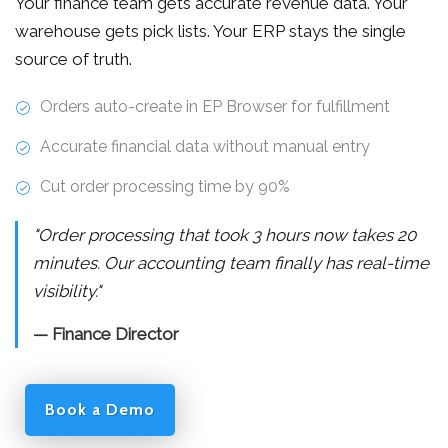
Your finance team gets accurate revenue data. Your
warehouse gets pick lists. Your ERP stays the single
source of truth.
Orders auto-create in EP Browser for fulfillment
Accurate financial data without manual entry
Cut order processing time by 90%
"Order processing that took 3 hours now takes 20
minutes. Our accounting team finally has real-time
visibility."
— Finance Director
Book a Demo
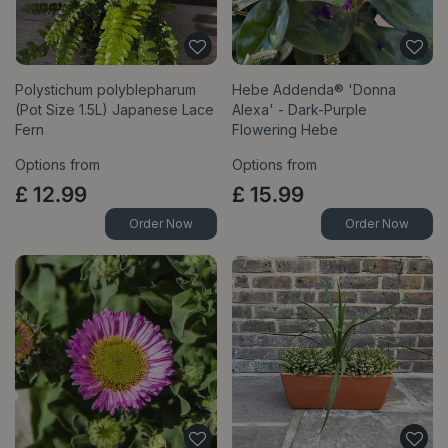
Polystichum polyblepharum
Hebe Addenda® 'Donna
(Pot Size 1.5L) Japanese Lace
Alexa' - Dark-Purple
Fern
Flowering Hebe
Options from
Options from
£
12
.
99
£
15
.
99
Order Now
Order Now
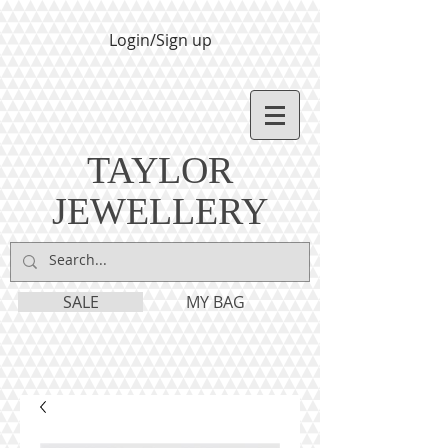
Login/Sign up
TAYLOR
JEWELLERY
SALE
MY BAG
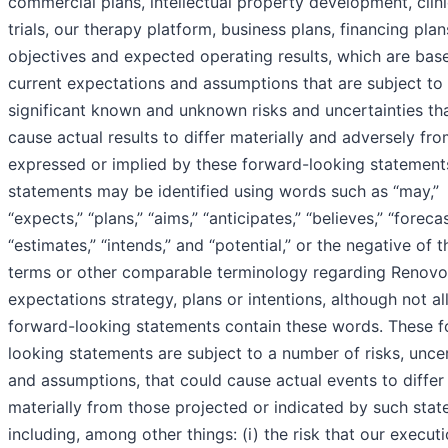
commercial plans, intellectual property development, clini
trials, our therapy platform, business plans, financing plan
objectives and expected operating results, which are bas
current expectations and assumptions that are subject to
significant known and unknown risks and uncertainties th
cause actual results to differ materially and adversely fr
expressed or implied by these forward-looking statement
statements may be identified using words such as “may,”
“expects,” “plans,” “aims,” “anticipates,” “believes,” “forecas
“estimates,” “intends,” and “potential,” or the negative of 
terms or other comparable terminology regarding Renovo
expectations strategy, plans or intentions, although not al
forward-looking statements contain these words. These 
looking statements are subject to a number of risks, uncer
and assumptions, that could cause actual events to differ
materially from those projected or indicated by such stat
including, among other things: (i) the risk that our execut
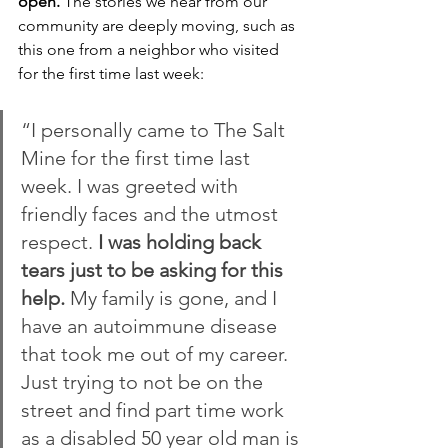
open.
 The stories we hear from our 
community are deeply moving, such as 
this one from a neighbor who visited 
for the first time last week:
“I personally came to The Salt 
Mine for the first time last 
week. I was greeted with 
friendly faces and the utmost 
respect. 
I was holding back 
tears just to be asking for this 
help.
 My family is gone, and I 
have an autoimmune disease 
that took me out of my career. 
Just trying to not be on the 
street and find part time work 
as a disabled 50 year old man is 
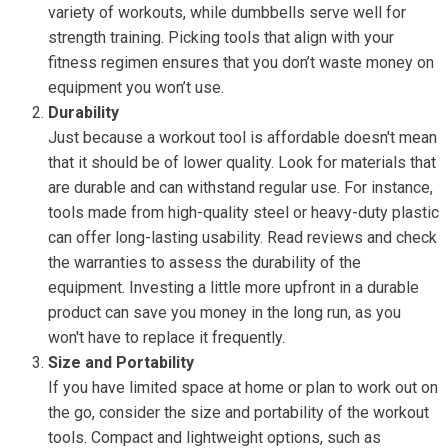
variety of workouts, while dumbbells serve well for
strength training. Picking tools that align with your
fitness regimen ensures that you don’t waste money on
equipment you won’t use.
Durability
Just because a workout tool is affordable doesn't mean
that it should be of lower quality. Look for materials that
are durable and can withstand regular use. For instance,
tools made from high-quality steel or heavy-duty plastic
can offer long-lasting usability. Read reviews and check
the warranties to assess the durability of the
equipment. Investing a little more upfront in a durable
product can save you money in the long run, as you
won't have to replace it frequently.
Size and Portability
If you have limited space at home or plan to work out on
the go, consider the size and portability of the workout
tools. Compact and lightweight options, such as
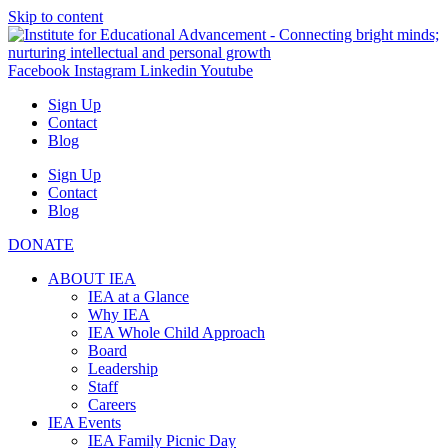
Skip to content
Facebook
Instagram
Linkedin
Youtube
Sign Up
Contact
Blog
Sign Up
Contact
Blog
DONATE
ABOUT IEA
IEA at a Glance
Why IEA
IEA Whole Child Approach
Board
Leadership
Staff
Careers
IEA Events
IEA Family Picnic Day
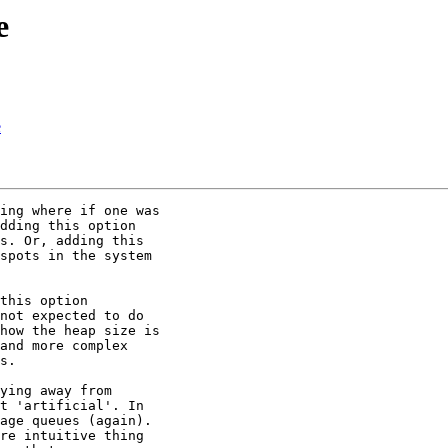
e
e
ing where if one was

dding this option

s. Or, adding this

spots in the system

this option

not expected to do

how the heap size is

and more complex

s.

ying away from

t 'artificial'. In

age queues (again).

re intuitive thing
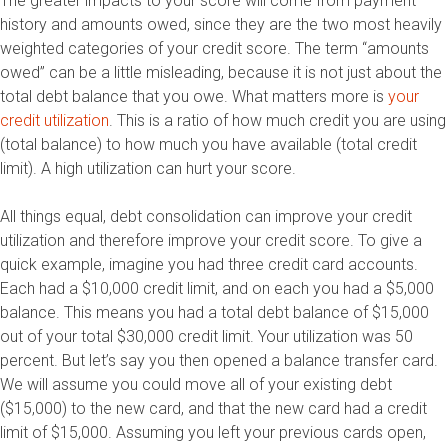
The greater impacts to your score will come from payment
history and amounts owed, since they are the two most heavily
weighted categories of your credit score. The term “amounts
owed” can be a little misleading, because it is not just about the
total debt balance that you owe. What matters more is
your
credit utilization
. This is a ratio of how much credit you are using
(total balance) to how much you have available (total credit
limit). A high utilization can hurt your score.
All things equal, debt consolidation can improve your credit
utilization and therefore improve your credit score. To give a
quick example, imagine you had three credit card accounts.
Each had a $10,000 credit limit, and on each you had a $5,000
balance. This means you had a total debt balance of $15,000
out of your total $30,000 credit limit. Your utilization was 50
percent. But let’s say you then opened a balance transfer card.
We will assume you could move all of your existing debt
($15,000) to the new card, and that the new card had a credit
limit of $15,000. Assuming you left your previous cards open,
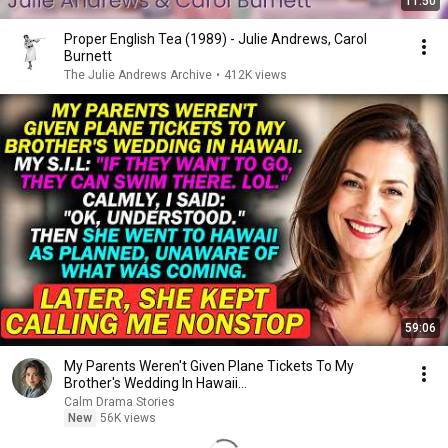
11:50
Proper English Tea (1989) - Julie Andrews, Carol
Burnett
The Julie Andrews Archive
•
412K views
59:06
My Parents Weren't Given Plane Tickets To My
Brother's Wedding In Hawaii...
Calm Drama Stories
New
56K views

PROBLEM REQUIREMENTS: Repeat the lines above exactly, beginning with the one containing "week. I was greeted with" and finishing with the one containing "product can save". No pictures belong in the copy.

WRITTEN SOLUTION:
week. I was greeted with 
friendly faces and the utmost 
respect. 
I was holding back 
tears just to be asking for this 
help.
 My family is gone, and I 
have an autoimmune disease 
that took me out of my career. 
Just trying to not be on the 
street and find part time work 
as a disabled 50 year old man is 
variety of workouts, while dumbbells serve well for
strength training. Picking tools that align with your
fitness regimen ensures that you don’t waste money on
equipment you won’t use.
Durability
Just because a workout tool is affordable doesn't mean
that it should be of lower quality. Look for materials that
are durable and can withstand regular use. For instance,
tools made from high-quality steel or heavy-duty plastic
can offer long-lasting usability. Read reviews and check
the warranties to assess the durability of the
equipment. Investing a little more upfront in a durable
product can save you money in the long run, as you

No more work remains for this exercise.